Another half-term holiday then.

This year, swamped by a sudden upsurge in freelance work, we stayed close to home with commissions for articles around Cheshire and Wales.

First up was a trip to the Jodrell Bank Discovery Centre, Cheshire [pictured], for a story in The Guardian.

Read the whole story, Take the Kids to … Jodrell Bank Discovery Centre.

Second was an overnight stay in Aberystwyth and a ride on the Vale of Rheidol steam railway for Best Loved Hotels’ customer magazine.

The final version is out in the new year but here’s a sneak preview:

The craggy, stone-cut tunnel appeared to close in around us as we approached the final stop at Devil’s Bridge, a foreboding darkness briefly engulfing the carriage.

This is Hinterland country, the backdrop to the S4C Welsh-noir detective series, and home to generation-spanning folk legends.

I’m now back on the hunt for new family-travel ideas. Got a story? Please get in touch.

 

Big Heritage Chester article for Tortoise Magazine

The next issue of Tortoise magazine is out soon.

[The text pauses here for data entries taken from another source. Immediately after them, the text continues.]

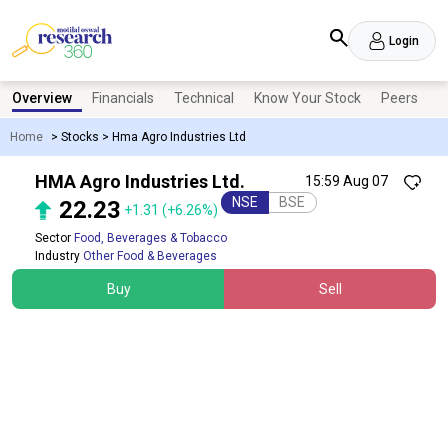
Login
Overview
Financials
Technical
Know Your Stock
Peers
N
Home
>
Stocks
>
Hma Agro Industries Ltd
HMA Agro Industries Ltd.
15:59 Aug 07
NSE
BSE
22.23
+1.31
(+6.26%)
Sector
Food, Beverages & Tobacco
Industry
Other Food & Beverages
Buy
Sell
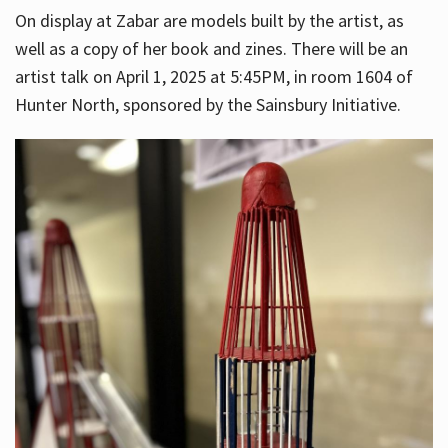
On display at Zabar are models built by the artist, as
well as a copy of her book and zines. There will be an
artist talk on April 1, 2025 at 5:45PM, in room 1604 of
Hunter North, sponsored by the Sainsbury Initiative.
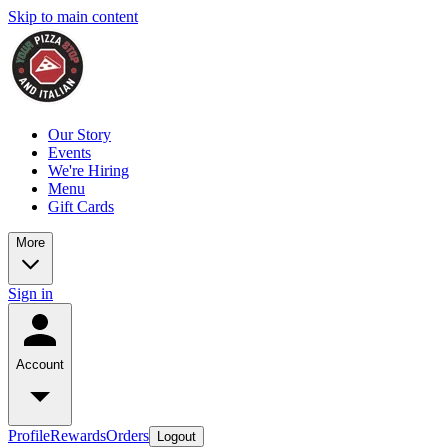
Skip to main content
Our Story
Events
We're Hiring
Menu
Gift Cards
More
Sign in
Account
Profile
Rewards
Orders
Logout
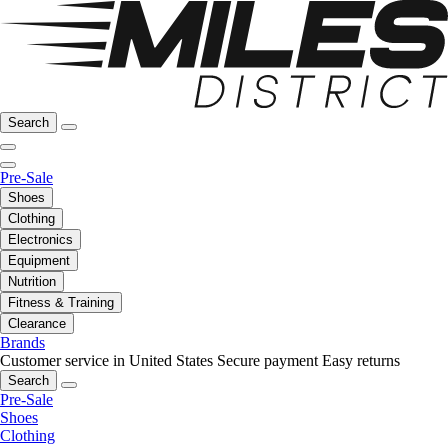
Search
Pre-Sale
Shoes
Clothing
Electronics
Equipment
Nutrition
Fitness & Training
Clearance
Brands
Customer service in United States
Secure payment
Easy returns
Search
Pre-Sale
Shoes
Clothing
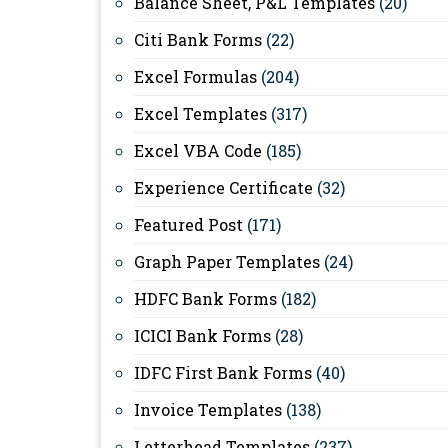
Balance Sheet, P&L Templates
(20)
Citi Bank Forms
(22)
Excel Formulas
(204)
Excel Templates
(317)
Excel VBA Code
(185)
Experience Certificate
(32)
Featured Post
(171)
Graph Paper Templates
(24)
HDFC Bank Forms
(182)
ICICI Bank Forms
(28)
IDFC First Bank Forms
(40)
Invoice Templates
(138)
Letterhead Templates
(237)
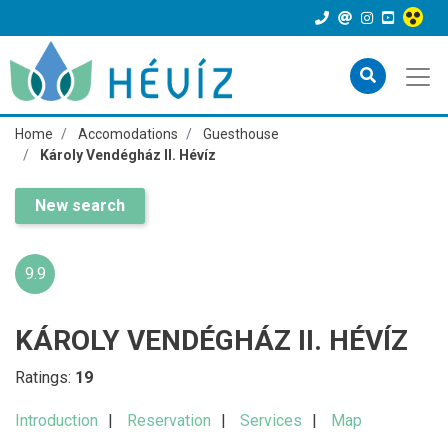
Home
Accomodations
Guesthouse
Károly Vendégház II. Hévíz
New search
9.9
KÁROLY VENDÉGHÁZ II. HÉVÍZ
Ratings:
19
Introduction
Reservation
Services
Map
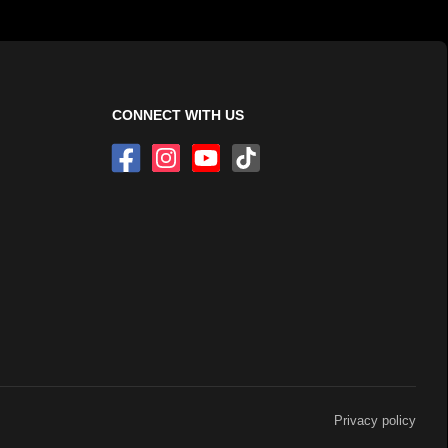
CONNECT WITH US
Privacy policy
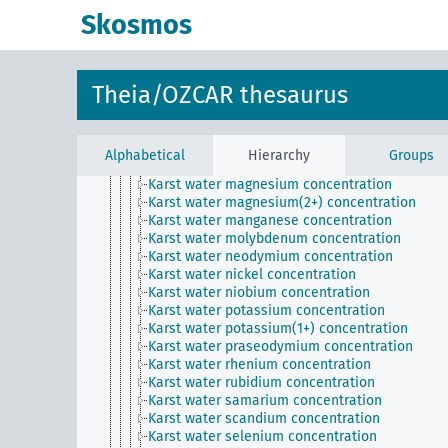
Karst water gadolinium concentration
Skosmos
Karst water gallium concentration
Karst water germanium concentration
Karst water hafnium concentration
Karst water holmium concentration
Theia/OZCAR thesaurus
Karst water iron concentration
Karst water lanthanum concentration
Karst water lead concentration
Karst water lithium concentration
Alphabetical
Hierarchy
Groups
Karst water lutetium concentration
Karst water magnesium concentration
Karst water magnesium(2+) concentration
Karst water manganese concentration
Karst water molybdenum concentration
Karst water neodymium concentration
Karst water nickel concentration
Karst water niobium concentration
Karst water potassium concentration
Karst water potassium(1+) concentration
Karst water praseodymium concentration
Karst water rhenium concentration
Karst water rubidium concentration
Karst water samarium concentration
Karst water scandium concentration
Karst water selenium concentration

I’ve written an article for Chester’s new independent publication about Big Heritage, the not-for-profit organisation installing heritage attractions in historic buildings.

It’s based around an interview with Managing Director Dean Paton, who I met at Sick To Death [pictured above], the attraction about the history of medicine.

Here’s a sneak preview of the story:

“I always loved history and archaeology but, traditionally, it has been seen as a sport for the middle classes,” says Dean.

He is showing me around the Sick to Death exhibits, including a section dedicated to the first recorded incidents of The Plague in Chester in the early 17th century.

By 1603, we learn, 92% of deaths in Chester were due to plague.

“The problem with a lot of heritage attractions,” he adds. “is that there’s no excitement, no love.”

The organisation has also just completed a major project to reopen Western Approaches, the former secret WWII bunker under Liverpool. Dean is now working on a new project in Chester.